Newman passionately searched for truth, and his conscience directed him in his search. He became Catholic when his conscience directed him to do so, aware of the cost but not deterred by it. It was simply what he had to do. As John Ford phrased it, Newman was received into full communion with the Church only when he became “convinced that the Roman Catholic Church was where his favorite patristic authors – Athanasius, Ambrose, Augustine – would worship were they alive today.”
Yet the truth that Newman sought was not simply doctrinal or dogmatic, as important as those qualities were to him. Truth had a human face – that of Christ – and was incarnated in love. In any number of his sermons, Newman is concerned about externally good people who lead virtuous lives – but not out of love. He writes, “It is possible to obey, not from love towards God and man, but from a sort of conscientiousness short of love; from some notion of acting up to a law; that is, more from the fear of God than from love of him.” Newman’s faith was enfleshed by love, and only love was an adequate motive for virtue. For Newman, love leads the Christian to a new way of life:
He who loves, cares little for any thing else. The world may go as it will; he sees and hears it not, for his thoughts are drawn another way; he is solicitous mainly to walk with God, and to be found with God; and is in perfect peace because he stayed in Him.
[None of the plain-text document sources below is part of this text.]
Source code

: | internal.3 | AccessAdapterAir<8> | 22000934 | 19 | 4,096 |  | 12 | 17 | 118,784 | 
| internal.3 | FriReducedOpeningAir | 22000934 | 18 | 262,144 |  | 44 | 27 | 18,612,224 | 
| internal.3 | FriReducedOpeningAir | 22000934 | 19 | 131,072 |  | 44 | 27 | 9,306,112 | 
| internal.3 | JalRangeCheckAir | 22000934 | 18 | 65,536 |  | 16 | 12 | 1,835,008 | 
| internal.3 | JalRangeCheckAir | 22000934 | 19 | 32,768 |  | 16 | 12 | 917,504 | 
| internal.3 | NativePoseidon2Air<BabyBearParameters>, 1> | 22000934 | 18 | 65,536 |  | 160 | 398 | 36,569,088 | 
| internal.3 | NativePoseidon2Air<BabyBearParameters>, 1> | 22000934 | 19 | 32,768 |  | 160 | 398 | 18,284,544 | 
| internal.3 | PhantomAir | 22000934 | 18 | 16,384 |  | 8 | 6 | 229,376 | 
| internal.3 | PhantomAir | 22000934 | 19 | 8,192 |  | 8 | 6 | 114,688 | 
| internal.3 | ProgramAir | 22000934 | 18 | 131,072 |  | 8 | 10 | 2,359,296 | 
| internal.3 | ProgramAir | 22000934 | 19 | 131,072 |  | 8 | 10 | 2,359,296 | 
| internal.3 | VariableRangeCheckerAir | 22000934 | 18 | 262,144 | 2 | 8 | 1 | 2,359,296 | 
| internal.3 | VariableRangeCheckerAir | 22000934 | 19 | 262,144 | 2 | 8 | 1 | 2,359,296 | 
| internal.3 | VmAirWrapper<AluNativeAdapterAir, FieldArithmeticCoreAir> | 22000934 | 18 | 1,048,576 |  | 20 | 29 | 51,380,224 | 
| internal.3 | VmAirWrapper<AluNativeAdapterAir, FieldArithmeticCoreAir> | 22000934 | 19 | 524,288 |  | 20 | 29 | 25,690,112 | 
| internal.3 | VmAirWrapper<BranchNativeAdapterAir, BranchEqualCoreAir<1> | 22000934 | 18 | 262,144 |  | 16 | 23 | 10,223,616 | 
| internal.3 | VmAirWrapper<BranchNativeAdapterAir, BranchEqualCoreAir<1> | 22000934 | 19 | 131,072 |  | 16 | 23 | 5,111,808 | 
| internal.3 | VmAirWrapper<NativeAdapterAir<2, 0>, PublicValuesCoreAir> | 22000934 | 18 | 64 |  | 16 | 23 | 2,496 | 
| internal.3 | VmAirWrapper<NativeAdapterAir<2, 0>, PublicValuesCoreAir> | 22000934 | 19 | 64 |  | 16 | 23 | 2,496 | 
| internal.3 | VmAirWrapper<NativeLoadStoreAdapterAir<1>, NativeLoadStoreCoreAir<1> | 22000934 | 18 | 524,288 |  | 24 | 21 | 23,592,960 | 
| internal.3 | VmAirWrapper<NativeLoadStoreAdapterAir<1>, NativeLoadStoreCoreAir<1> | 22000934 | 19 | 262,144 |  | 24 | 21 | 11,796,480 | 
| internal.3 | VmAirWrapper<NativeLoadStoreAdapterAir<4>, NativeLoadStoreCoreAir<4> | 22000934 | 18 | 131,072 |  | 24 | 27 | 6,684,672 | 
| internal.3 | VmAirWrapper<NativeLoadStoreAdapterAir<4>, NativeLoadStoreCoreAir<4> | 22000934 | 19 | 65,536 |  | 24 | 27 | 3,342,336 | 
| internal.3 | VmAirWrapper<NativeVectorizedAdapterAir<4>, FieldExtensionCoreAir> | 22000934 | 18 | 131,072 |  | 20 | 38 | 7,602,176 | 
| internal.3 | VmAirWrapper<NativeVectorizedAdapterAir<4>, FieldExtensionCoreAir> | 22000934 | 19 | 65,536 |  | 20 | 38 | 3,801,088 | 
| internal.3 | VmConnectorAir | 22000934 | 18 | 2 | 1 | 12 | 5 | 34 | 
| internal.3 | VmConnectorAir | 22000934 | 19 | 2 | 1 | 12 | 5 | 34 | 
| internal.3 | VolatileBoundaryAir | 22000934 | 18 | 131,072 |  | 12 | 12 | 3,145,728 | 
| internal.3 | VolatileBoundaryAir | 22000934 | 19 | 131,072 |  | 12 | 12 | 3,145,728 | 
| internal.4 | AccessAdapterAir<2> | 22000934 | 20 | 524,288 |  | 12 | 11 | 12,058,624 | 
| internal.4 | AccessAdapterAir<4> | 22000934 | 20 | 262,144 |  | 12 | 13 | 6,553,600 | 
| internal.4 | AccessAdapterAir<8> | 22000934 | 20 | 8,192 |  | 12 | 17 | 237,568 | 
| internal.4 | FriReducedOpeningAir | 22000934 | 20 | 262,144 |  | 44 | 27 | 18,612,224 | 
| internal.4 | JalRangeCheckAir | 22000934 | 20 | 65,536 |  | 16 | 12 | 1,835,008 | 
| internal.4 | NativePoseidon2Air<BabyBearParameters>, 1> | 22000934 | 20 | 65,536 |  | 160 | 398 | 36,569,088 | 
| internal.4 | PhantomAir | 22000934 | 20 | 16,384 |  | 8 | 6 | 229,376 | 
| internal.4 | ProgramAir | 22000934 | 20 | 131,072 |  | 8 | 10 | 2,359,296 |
For those new to the writings of Saint John Henry Newman, his Parochial and Plain Sermons provide an accessible and engaging introduction to his thought and spirituality. The biographies of Newman are legion; for a fascinating alternative view, consult Joyce Sugg’s Ever Yours Affly: John Henry Newman and His Female Circle (Fowler Wright Books Ltd., 1997) for insight on how Newman related to the women in his life.
Saint John Henry Newman, pray for us!

Fr. Nickolas Becker, OSB, is a monk of Saint John's Abbey in Collegeville, Minnesota. He is assistant professor of theology at the College of Saint Benedict and Saint John's University (which includes a School of Theology and Seminary). His specialization is moral theology, and Cardinal Newman was a prominent figure in his doctoral dissertation.